Try it -
Using the diary entries below, answer:
(a) What was the name of the boat that brought the company from Yazoo City?
(b) Which food did the deer eat better, the corn or the meal?
(c) Who took the music teachers' places at Soule College?

Reading text -
Wednesday May 1st 1861

        I did not see the new paper last night, as I was asleep when Sister Mary brought it to me, consequently read it after breakfast. It stated Tenn. would soon be out of the Union, that Andy Johnson was repeated[ly] insulted enroute for home, & came very near being hung. It is a pity he was not. Was busy moulding wax when Mrs. Fred Wheeles & Mrs. Roberts came up to spend the day. I sewed some on Miss Lucy's silk quilt this evening. This afternoon Miss Sarah Authurs, Miss Mary Whitehead, Lucy Wheeles, & little Fred Wheeles came up & spent the afternoon. When they left Sister Mary & I walked down to the river. It is still rising slowly. By sister's request, she made me get my guitar & try to play some, but my feelings not being in sympathy soon put it aside, for I have a tinge of the blues tonight. Had hoped to have gotten off to Tenn very soon but Bro. Wilson's overseer resigned his place, expecting the company he joined to be ordered off, so it will put off our movement in the direction of home sometime longer, as Bro. Wilson will have to get another overseer in place of Mr. Dickson, & will have to try him then.

Thursday May 2nd 1861

        It rained nearly all day until about dark. Went out to feed the deer, they ate the corn I gave them better than the meal sister took them. They are little beauties.

Friday May 3rd 1861

        Been busy yesterday & today working in wax. The boat failed to put off a paper last night as it passed up. Don't know why. While at dinner heard the drum beating, found the boat "Hope" was coming with a company from Yazoo City on it. They seem to be very happy with the thought of doing their duty. Although I only know 3 that were members of the Company, I could not but feel sad, when I wondered how many of that number would return to homes & friends (Bro. Wilson's overseer, & the Messrs. Waddell were the ones I knew). What a depressed feel weighed down my heart, as their voices grew fainter & fainter as they rounded the bend in the river, and their shouts & cheers ceased to be heard. I could not for sometime shake off the gloomy feeling. I knew though their faces were wreathed with smiles it was a masque for sad hearts. May God be with them & prosper our cause that their blood may not be spilled in vain. This evening the man Henry returned from the city where he had been after our mail. Brought Sister Mary a long & interesting letter from Pa, in which he stated the Home Guard company numbered about a hundred, and would be called out in an emergency. That Bro. Will had joined a company that there was one making up in Bro. John's neighborhood, and that Legrand, as young as he is wanted to go off with a company. Great, great excitement prevails. The teachers from Soule College, two were dismissed & 3 resigned. Annie Ransom, & Lucy Leiper took the music teachers places. If I had been home would've offered my services. Pa says he is afraid the college will be broken up. I am glad the men of Tenn. are turning out so bravely in the defense of their homes. I leave them in the hands of Providence, may He be with them.

Saturday May 5th 1861

        It rained a part this morning. We walked out this afternoon. I fed the deer. Received a long letter from Fannie Wilson today.

Monday 6th 1861

        It rained a little just after breakfast. Sister & I went down to Mrs. Wm. Wheeles'. She returned, but I remained all day at Mrs. Fred Wheeles', for Miss Mary Whitehead & I went down there. I went to learn Ada & Miss Mary to make wax flowers. Dr. Wilson went to town today, returned this afternoon. Tenn. has gone out of the Union. Hurrah! for her.

Available data -
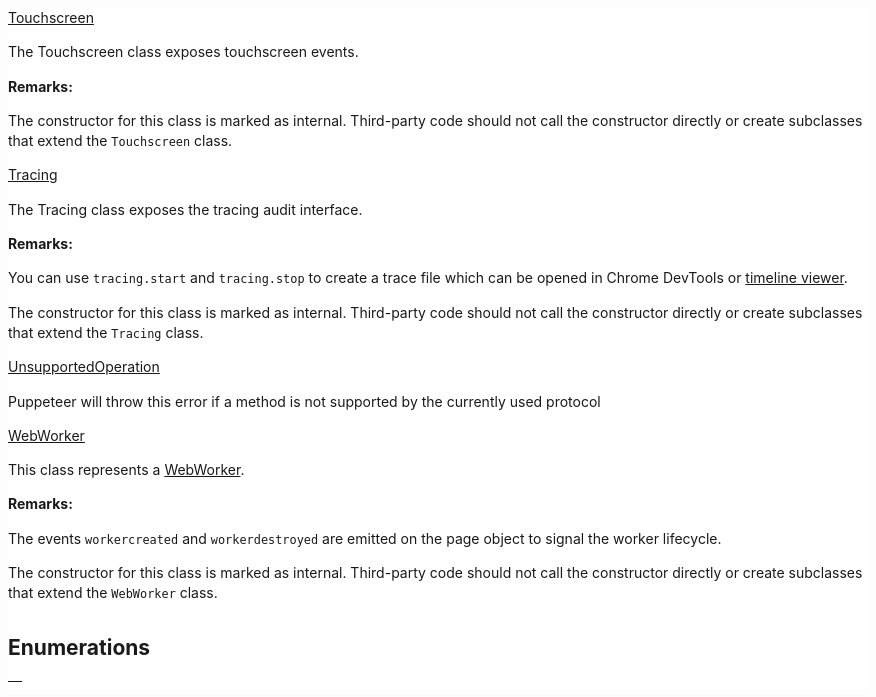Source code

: <span id="touchscreen">[Touchscreen](./puppeteer.touchscreen.md)</span>

</td><td>

The Touchscreen class exposes touchscreen events.

**Remarks:**

The constructor for this class is marked as internal. Third-party code should not call the constructor directly or create subclasses that extend the `Touchscreen` class.

</td></tr>
<tr><td>

<span id="tracing">[Tracing](./puppeteer.tracing.md)</span>

</td><td>

The Tracing class exposes the tracing audit interface.

**Remarks:**

You can use `tracing.start` and `tracing.stop` to create a trace file which can be opened in Chrome DevTools or [timeline viewer](https://chromedevtools.github.io/timeline-viewer/).

The constructor for this class is marked as internal. Third-party code should not call the constructor directly or create subclasses that extend the `Tracing` class.

</td></tr>
<tr><td>

<span id="unsupportedoperation">[UnsupportedOperation](./puppeteer.unsupportedoperation.md)</span>

</td><td>

Puppeteer will throw this error if a method is not supported by the currently used protocol

</td></tr>
<tr><td>

<span id="webworker">[WebWorker](./puppeteer.webworker.md)</span>

</td><td>

This class represents a [WebWorker](https://developer.mozilla.org/en-US/docs/Web/API/Web_Workers_API).

**Remarks:**

The events `workercreated` and `workerdestroyed` are emitted on the page object to signal the worker lifecycle.

The constructor for this class is marked as internal. Third-party code should not call the constructor directly or create subclasses that extend the `WebWorker` class.

</td></tr>
</tbody></table>

## Enumerations

<table><thead><tr><th>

Solution -
(a) Hope
(b) The corn
(c) Annie Ransom and Lucy Leiper